Cito todos esses detalhes para indicar o que reputo ser um efeito narrativo no mínimo alucinante: a minissérie não soluciona absolutamente nada, a trama faz questão de deixar todas as pontas soltas, o que confere aos 4 episódios uma densidade angustiante e provocativa. Ou seja, é uma aula de técnica narrativa.
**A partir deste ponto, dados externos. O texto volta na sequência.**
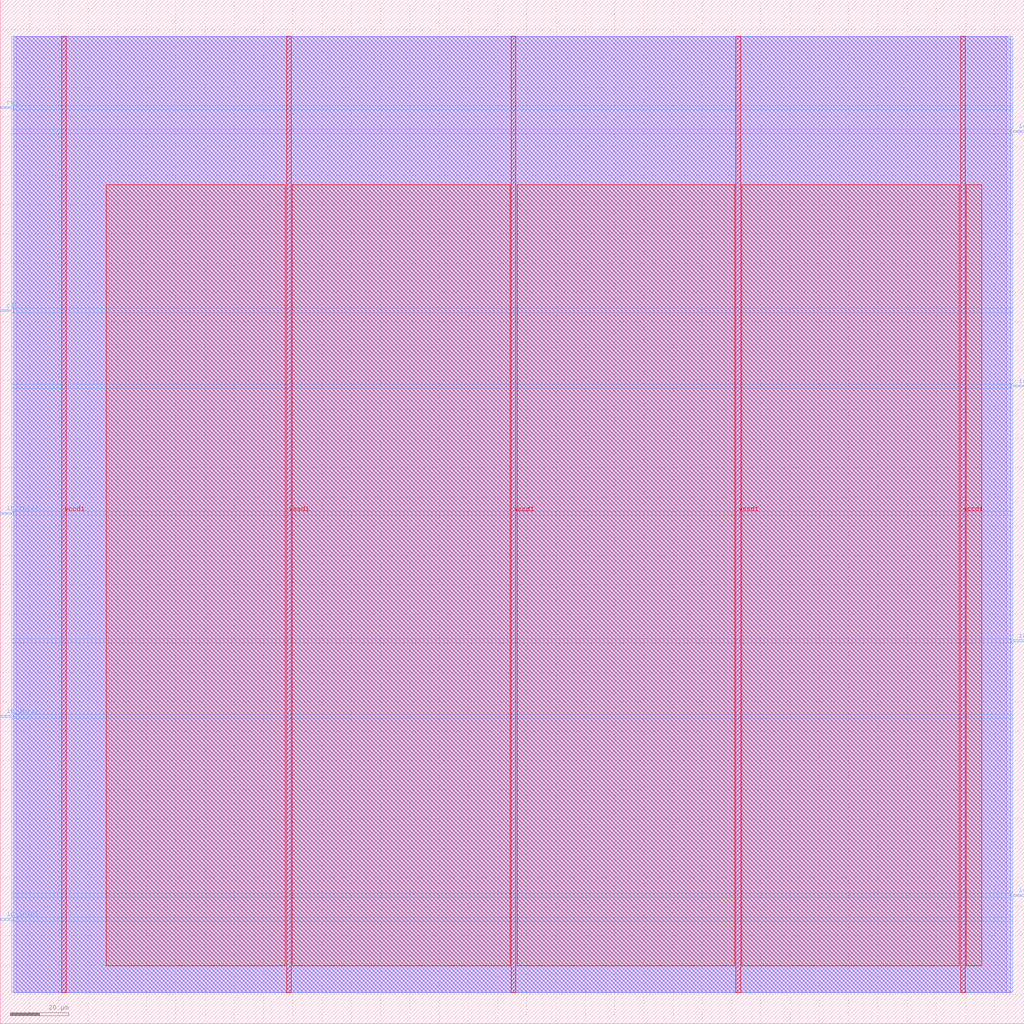
<source format=lef>
VERSION 5.7 ;
  NOWIREEXTENSIONATPIN ON ;
  DIVIDERCHAR "/" ;
  BUSBITCHARS "[]" ;
MACRO posit_unit
  CLASS BLOCK ;
  FOREIGN posit_unit ;
  ORIGIN 0.000 0.000 ;
  SIZE 350.000 BY 350.000 ;
  PIN clk
    DIRECTION INPUT ;
    USE SIGNAL ;
    PORT
      LAYER met3 ;
        RECT 0.000 243.480 4.000 244.080 ;
    END
  END clk
  PIN io_in[0]
    DIRECTION INPUT ;
    USE SIGNAL ;
    PORT
      LAYER met3 ;
        RECT 0.000 35.400 4.000 36.000 ;
    END
  END io_in[0]
  PIN io_in[1]
    DIRECTION INPUT ;
    USE SIGNAL ;
    PORT
      LAYER met3 ;
        RECT 0.000 104.760 4.000 105.360 ;
    END
  END io_in[1]
  PIN io_in[2]
    DIRECTION INPUT ;
    USE SIGNAL ;
    PORT
      LAYER met3 ;
        RECT 0.000 174.120 4.000 174.720 ;
    END
  END io_in[2]
  PIN io_out[0]
    DIRECTION OUTPUT TRISTATE ;
    USE SIGNAL ;
    PORT
      LAYER met3 ;
        RECT 346.000 43.560 350.000 44.160 ;
    END
  END io_out[0]
  PIN io_out[1]
    DIRECTION OUTPUT TRISTATE ;
    USE SIGNAL ;
    PORT
      LAYER met3 ;
        RECT 346.000 130.600 350.000 131.200 ;
    END
  END io_out[1]
  PIN io_out[2]
    DIRECTION OUTPUT TRISTATE ;
    USE SIGNAL ;
    PORT
      LAYER met3 ;
        RECT 346.000 217.640 350.000 218.240 ;
    END
  END io_out[2]
  PIN io_out[3]
    DIRECTION OUTPUT TRISTATE ;
    USE SIGNAL ;
    PORT
      LAYER met3 ;
        RECT 346.000 304.680 350.000 305.280 ;
    END
  END io_out[3]
  PIN rst
    DIRECTION INPUT ;
    USE SIGNAL ;
    PORT
      LAYER met3 ;
        RECT 0.000 312.840 4.000 313.440 ;
    END
  END rst
  PIN vccd1
    DIRECTION INOUT ;
    USE POWER ;
    PORT
      LAYER met4 ;
        RECT 21.040 10.640 22.640 337.520 ;
    END
    PORT
      LAYER met4 ;
        RECT 174.640 10.640 176.240 337.520 ;
    END
    PORT
      LAYER met4 ;
        RECT 328.240 10.640 329.840 337.520 ;
    END
  END vccd1
  PIN vssd1
    DIRECTION INOUT ;
    USE GROUND ;
    PORT
      LAYER met4 ;
        RECT 97.840 10.640 99.440 337.520 ;
    END
    PORT
      LAYER met4 ;
        RECT 251.440 10.640 253.040 337.520 ;
    END
  END vssd1
  OBS
      LAYER li1 ;
        RECT 5.520 10.795 344.080 337.365 ;
      LAYER met1 ;
        RECT 4.670 10.640 345.390 337.520 ;
      LAYER met2 ;
        RECT 4.690 10.695 345.370 337.465 ;
      LAYER met3 ;
        RECT 4.000 313.840 346.000 337.445 ;
        RECT 4.400 312.440 346.000 313.840 ;
        RECT 4.000 305.680 346.000 312.440 ;
        RECT 4.000 304.280 345.600 305.680 ;
        RECT 4.000 244.480 346.000 304.280 ;
        RECT 4.400 243.080 346.000 244.480 ;
        RECT 4.000 218.640 346.000 243.080 ;
        RECT 4.000 217.240 345.600 218.640 ;
        RECT 4.000 175.120 346.000 217.240 ;
        RECT 4.400 173.720 346.000 175.120 ;
        RECT 4.000 131.600 346.000 173.720 ;
        RECT 4.000 130.200 345.600 131.600 ;
        RECT 4.000 105.760 346.000 130.200 ;
        RECT 4.400 104.360 346.000 105.760 ;
        RECT 4.000 44.560 346.000 104.360 ;
        RECT 4.000 43.160 345.600 44.560 ;
        RECT 4.000 36.400 346.000 43.160 ;
        RECT 4.400 35.000 346.000 36.400 ;
        RECT 4.000 10.715 346.000 35.000 ;
      LAYER met4 ;
        RECT 36.175 19.895 97.440 286.785 ;
        RECT 99.840 19.895 174.240 286.785 ;
        RECT 176.640 19.895 251.040 286.785 ;
        RECT 253.440 19.895 327.840 286.785 ;
        RECT 330.240 19.895 335.505 286.785 ;
  END
END posit_unit
END LIBRARY


</source>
E nada sendo conclusivo em Adolescence (sequer conseguimos dizer com certeza a quem caberia o xingamento pixado na Van do pai), é como se a série ela mesma fosse um fio solto em meio ao número cada vez maior de casos similares aos de Jamie e Katie, dos quais não temos certeza nem como começam nem quando chegarão ao fim — e com isso somos dispostos, por um efeito estético aterrador, como meros adolescentes diante de uma realidade absurda.
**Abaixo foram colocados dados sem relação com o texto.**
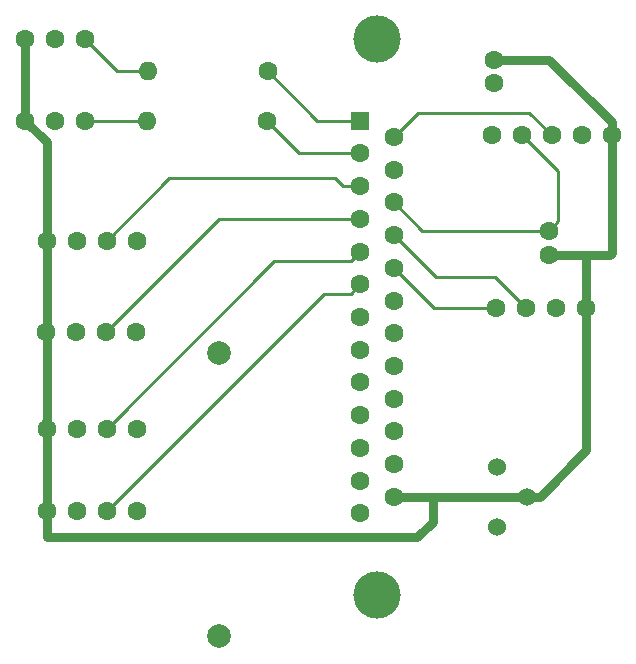
<source format=gbr>
G04 #@! TF.GenerationSoftware,KiCad,Pcbnew,(5.1.0)-1*
G04 #@! TF.CreationDate,2019-06-13T21:54:41+03:00*
G04 #@! TF.ProjectId,Eco-PCB-2,45636f2d-5043-4422-9d32-2e6b69636164,rev?*
G04 #@! TF.SameCoordinates,Original*
G04 #@! TF.FileFunction,Copper,L1,Top*
G04 #@! TF.FilePolarity,Positive*
%FSLAX46Y46*%
G04 Gerber Fmt 4.6, Leading zero omitted, Abs format (unit mm)*
G04 Created by KiCad (PCBNEW (5.1.0)-1) date 2019-06-13 21:54:41*
%MOMM*%
%LPD*%
G04 APERTURE LIST*
%ADD10R,1.600000X1.600000*%
%ADD11C,1.600000*%
%ADD12C,4.000000*%
%ADD13C,2.000000*%
%ADD14C,1.524000*%
%ADD15O,1.600000X1.600000*%
%ADD16C,0.762000*%
%ADD17C,0.250000*%
G04 APERTURE END LIST*
D10*
X117985400Y-104533800D03*
D11*
X117985400Y-107303800D03*
X117985400Y-110073800D03*
X117985400Y-112843800D03*
X117985400Y-115613800D03*
X117985400Y-118383800D03*
X117985400Y-121153800D03*
X117985400Y-123923800D03*
X117985400Y-126693800D03*
X117985400Y-129463800D03*
X117985400Y-132233800D03*
X117985400Y-135003800D03*
X117985400Y-137773800D03*
X120825400Y-105918800D03*
X120825400Y-108688800D03*
X120825400Y-111458800D03*
X120825400Y-114228800D03*
X120825400Y-116998800D03*
X120825400Y-119768800D03*
X120825400Y-122538800D03*
X120825400Y-125308800D03*
X120825400Y-128078800D03*
X120825400Y-130848800D03*
X120825400Y-133618800D03*
X120825400Y-136388800D03*
D12*
X119405400Y-144703800D03*
X119405400Y-97603800D03*
D11*
X129489200Y-120421400D03*
X132029200Y-120421400D03*
X134569200Y-120421400D03*
X137109200Y-120421400D03*
X133908800Y-113868200D03*
X133908800Y-115868200D03*
X129286000Y-99371400D03*
X129286000Y-101371400D03*
X91401900Y-114693700D03*
X93941900Y-114693700D03*
X96481900Y-114693700D03*
X99021900Y-114693700D03*
X91389200Y-122402600D03*
X93929200Y-122402600D03*
X96469200Y-122402600D03*
X99009200Y-122402600D03*
X99021900Y-130598200D03*
X96481900Y-130598200D03*
X93941900Y-130598200D03*
X91401900Y-130598200D03*
X91401900Y-137617200D03*
X93941900Y-137617200D03*
X96481900Y-137617200D03*
X99021900Y-137617200D03*
D13*
X106048800Y-148194800D03*
X106048800Y-124194800D03*
D14*
X129565400Y-133832600D03*
X129565400Y-138912600D03*
X132105400Y-136372600D03*
D11*
X89547700Y-97612200D03*
X92087700Y-97612200D03*
X94627700Y-97612200D03*
X94640400Y-104521000D03*
X92100400Y-104521000D03*
X89560400Y-104521000D03*
X110159800Y-100355400D03*
D15*
X99999800Y-100355400D03*
X99872800Y-104521000D03*
D11*
X110032800Y-104521000D03*
X139242800Y-105738400D03*
X136702800Y-105738400D03*
X134162800Y-105738400D03*
X131622800Y-105738400D03*
X129082800Y-105738400D03*
D16*
X132089200Y-136388800D02*
X132105400Y-136372600D01*
X124088200Y-136388800D02*
X132089200Y-136388800D01*
X120825400Y-136388800D02*
X124088200Y-136388800D01*
X91414600Y-106375200D02*
X89560400Y-104521000D01*
X137109200Y-121499030D02*
X137109200Y-120421400D01*
X137109200Y-132446430D02*
X137109200Y-121499030D01*
X133183030Y-136372600D02*
X137109200Y-132446430D01*
X132105400Y-136372600D02*
X133183030Y-136372600D01*
X137109200Y-120421400D02*
X137109200Y-115874800D01*
X137102600Y-115868200D02*
X133908800Y-115868200D01*
X137109200Y-115874800D02*
X137102600Y-115868200D01*
X137109200Y-115874800D02*
X139090400Y-115874800D01*
X139242800Y-115722400D02*
X139242800Y-105738400D01*
X139090400Y-115874800D02*
X139242800Y-115722400D01*
X130417370Y-99371400D02*
X129286000Y-99371400D01*
X133953430Y-99371400D02*
X130417370Y-99371400D01*
X139242800Y-104660770D02*
X133953430Y-99371400D01*
X139242800Y-105738400D02*
X139242800Y-104660770D01*
X91401900Y-106387900D02*
X91401900Y-114693700D01*
X91414600Y-106375200D02*
X91401900Y-106387900D01*
X91401900Y-122389900D02*
X91389200Y-122402600D01*
X91401900Y-114693700D02*
X91401900Y-122389900D01*
X91389200Y-130035300D02*
X91300300Y-130124200D01*
X91300300Y-137354600D02*
X91414600Y-137468900D01*
X91414600Y-139750800D02*
X91414600Y-137468900D01*
X122809000Y-139750800D02*
X91414600Y-139750800D01*
X124088200Y-136388800D02*
X124088200Y-138471600D01*
X124088200Y-138471600D02*
X122809000Y-139750800D01*
X91401900Y-137617200D02*
X91401900Y-130598200D01*
X91401900Y-122415300D02*
X91389200Y-122402600D01*
X91401900Y-130598200D02*
X91401900Y-122415300D01*
X89560400Y-97624900D02*
X89547700Y-97612200D01*
X89560400Y-104521000D02*
X89560400Y-97624900D01*
D17*
X117592200Y-110073800D02*
X117985400Y-110073800D01*
X116500000Y-110073800D02*
X117985400Y-110073800D01*
X115824000Y-109397800D02*
X116500000Y-110073800D01*
X101777800Y-109397800D02*
X96481900Y-114693700D01*
X115824000Y-109397800D02*
X101777800Y-109397800D01*
X106028000Y-112843800D02*
X96469200Y-122402600D01*
X117985400Y-112843800D02*
X106028000Y-112843800D01*
X110666301Y-116413799D02*
X96481900Y-130598200D01*
X117985400Y-115613800D02*
X117185401Y-116413799D01*
X117185401Y-116413799D02*
X110666301Y-116413799D01*
X97243899Y-136855201D02*
X96481900Y-137617200D01*
X114915301Y-119183799D02*
X97243899Y-136855201D01*
X117185401Y-119183799D02*
X114915301Y-119183799D01*
X117985400Y-118383800D02*
X117185401Y-119183799D01*
X132029200Y-120421400D02*
X129413000Y-117805200D01*
X124401800Y-117805200D02*
X120825400Y-114228800D01*
X129413000Y-117805200D02*
X124401800Y-117805200D01*
X114338200Y-104533800D02*
X117985400Y-104533800D01*
X110159800Y-100355400D02*
X114338200Y-104533800D01*
X112815600Y-107303800D02*
X117985400Y-107303800D01*
X110032800Y-104521000D02*
X112815600Y-107303800D01*
X121625399Y-105118801D02*
X120825400Y-105918800D01*
X122883600Y-103860600D02*
X121625399Y-105118801D01*
X132285000Y-103860600D02*
X122883600Y-103860600D01*
X134162800Y-105738400D02*
X132285000Y-103860600D01*
X123234800Y-113868200D02*
X133908800Y-113868200D01*
X120825400Y-111458800D02*
X123234800Y-113868200D01*
X132384799Y-106500399D02*
X131622800Y-105738400D01*
X134708799Y-108824399D02*
X132384799Y-106500399D01*
X134708799Y-113068201D02*
X134708799Y-108824399D01*
X133908800Y-113868200D02*
X134708799Y-113068201D01*
X97370900Y-100355400D02*
X94627700Y-97612200D01*
X99999800Y-100355400D02*
X97370900Y-100355400D01*
X94640400Y-104521000D02*
X99872800Y-104521000D01*
X124248000Y-120421400D02*
X120825400Y-116998800D01*
X129489200Y-120421400D02*
X124248000Y-120421400D01*
M02*

</source>
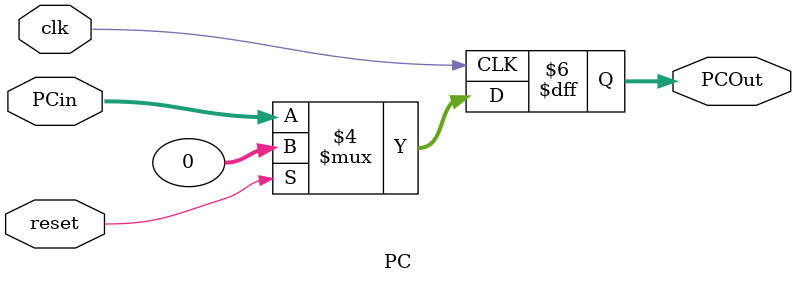
<source format=v>
`timescale 1ns / 1ps
module PC(clk,reset,PCin,PCOut);
input clk , reset;
input [31:0] PCin;
output reg [31:0] PCOut;
    always@(posedge clk) begin
        if(reset==1)begin
            PCOut <= 0;
            end
        else begin
            #1 PCOut <= PCin;
//              PCOut <= PCOut+4;
        end
    end
endmodule

</source>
Não admira, portanto, que a minissérie, produzida pela Netflix, tenha obtido tamanho sucesso internacional de público e crítica em tão pouco tempo: há apenas oito dias de seu lançamento, esteve no top 1 de mais de 70 países, e não parece exagerado dizer que as premiações ainda serão muitas. Entre as causas do sucesso, tem sido muito destacado a atualidade e a abordagem do tema e a qualidade nas filmagens e atuações, mas tentei apontar o que acredito existir na série de mais profundo — isso que une forma e conteúdo de maneira indissociável, como se nós, espectadores, estivéssemos sob o mesmo efeito de transição dessa instância adolescente, quando nada se pode saber com certeza, quando as ideias fixas são um perigo, e de verdadeiro sobra o que dói e angustia.
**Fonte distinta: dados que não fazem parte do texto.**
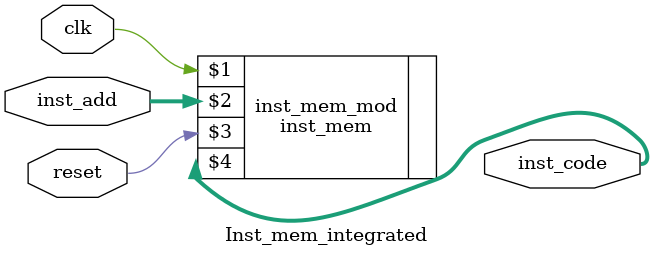
<source format=v>
`timescale 1ns / 1ps

// This is used to bring together the instruction memory and the immediate value storage unit(constants.v)
module Inst_mem_integrated(input clk,
input reset,
input [31:0] inst_add,
output [31:0] inst_code
);

//wire [11:0] const;
//wire [20:1] const_20;
//wire [31:0] const_32;
wire [31:0]inst_code1;
//constants const_mod(reset, inst_add, const, const_20, const_32);


inst_mem inst_mem_mod(clk,inst_add, reset,  inst_code);
//assign inst_code = inst_code1;

endmodule
</source>
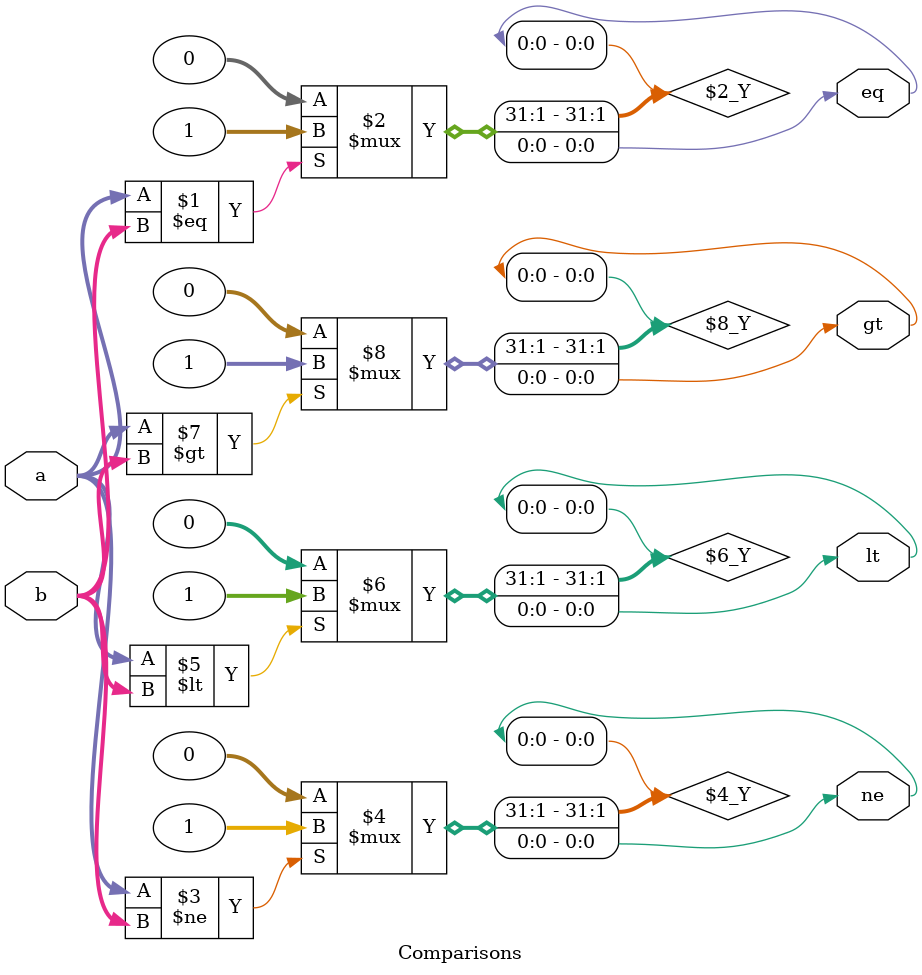
<source format=sv>

module Comparisons (
    input [7:0] a,
    input [7:0] b,
    output eq,
    output ne,
    output lt,
    output gt
);

    assign eq = ((a == b) ? 1 : 0);
    assign ne = ((a != b) ? 1 : 0);
    assign lt = ((a < b) ? 1 : 0);
    assign gt = ((a > b) ? 1 : 0);

endmodule

</source>
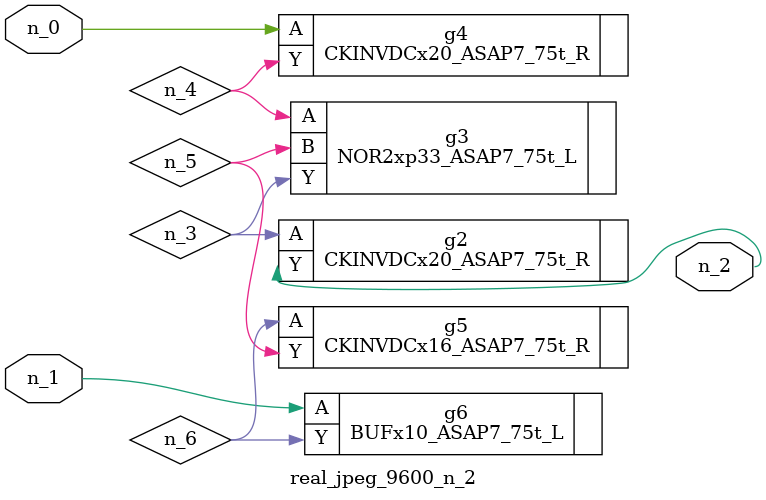
<source format=v>
module real_jpeg_9600_n_2 (n_1, n_0, n_2);

input n_1;
input n_0;

output n_2;

wire n_5;
wire n_4;
wire n_6;
wire n_3;

CKINVDCx20_ASAP7_75t_R g4 ( 
.A(n_0),
.Y(n_4)
);

BUFx10_ASAP7_75t_L g6 ( 
.A(n_1),
.Y(n_6)
);

CKINVDCx20_ASAP7_75t_R g2 ( 
.A(n_3),
.Y(n_2)
);

NOR2xp33_ASAP7_75t_L g3 ( 
.A(n_4),
.B(n_5),
.Y(n_3)
);

CKINVDCx16_ASAP7_75t_R g5 ( 
.A(n_6),
.Y(n_5)
);


endmodule
</source>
Como fizera Dostoiévski em sua obra, atravessamos essa fragilidade e confusão juvenis sob a tensão da violência e do amor, como duas pontas soltas no modo de ser indefinido que configura essa fase da vida, de sujeitos tão dependentes quanto revoltosos. Se a angústia em assistir Adolescence nos deixa em estado de suspensão, é porque suspeitamos que não podemos nos ausentar da vida de nossos filhos e alunos, sem oferecermos a eles aquilo que o mestre de Arkadi Markarovitch lhe oferece como reflexão final:
“Há muitos rapazes como você, cujos dons realmente ameaçam desenvolver-se para o pior ou para a subserviência, ou um desejo oculto de derrubar o status quo. Mas esse desejo de derrubar o status quo provém, no mais das vezes, de uma sede secreta de ordem e ‘nobreza’”
(Dostoiévski, O adolescente. Trad. Paulo Bezerra – Editora 34, 2015).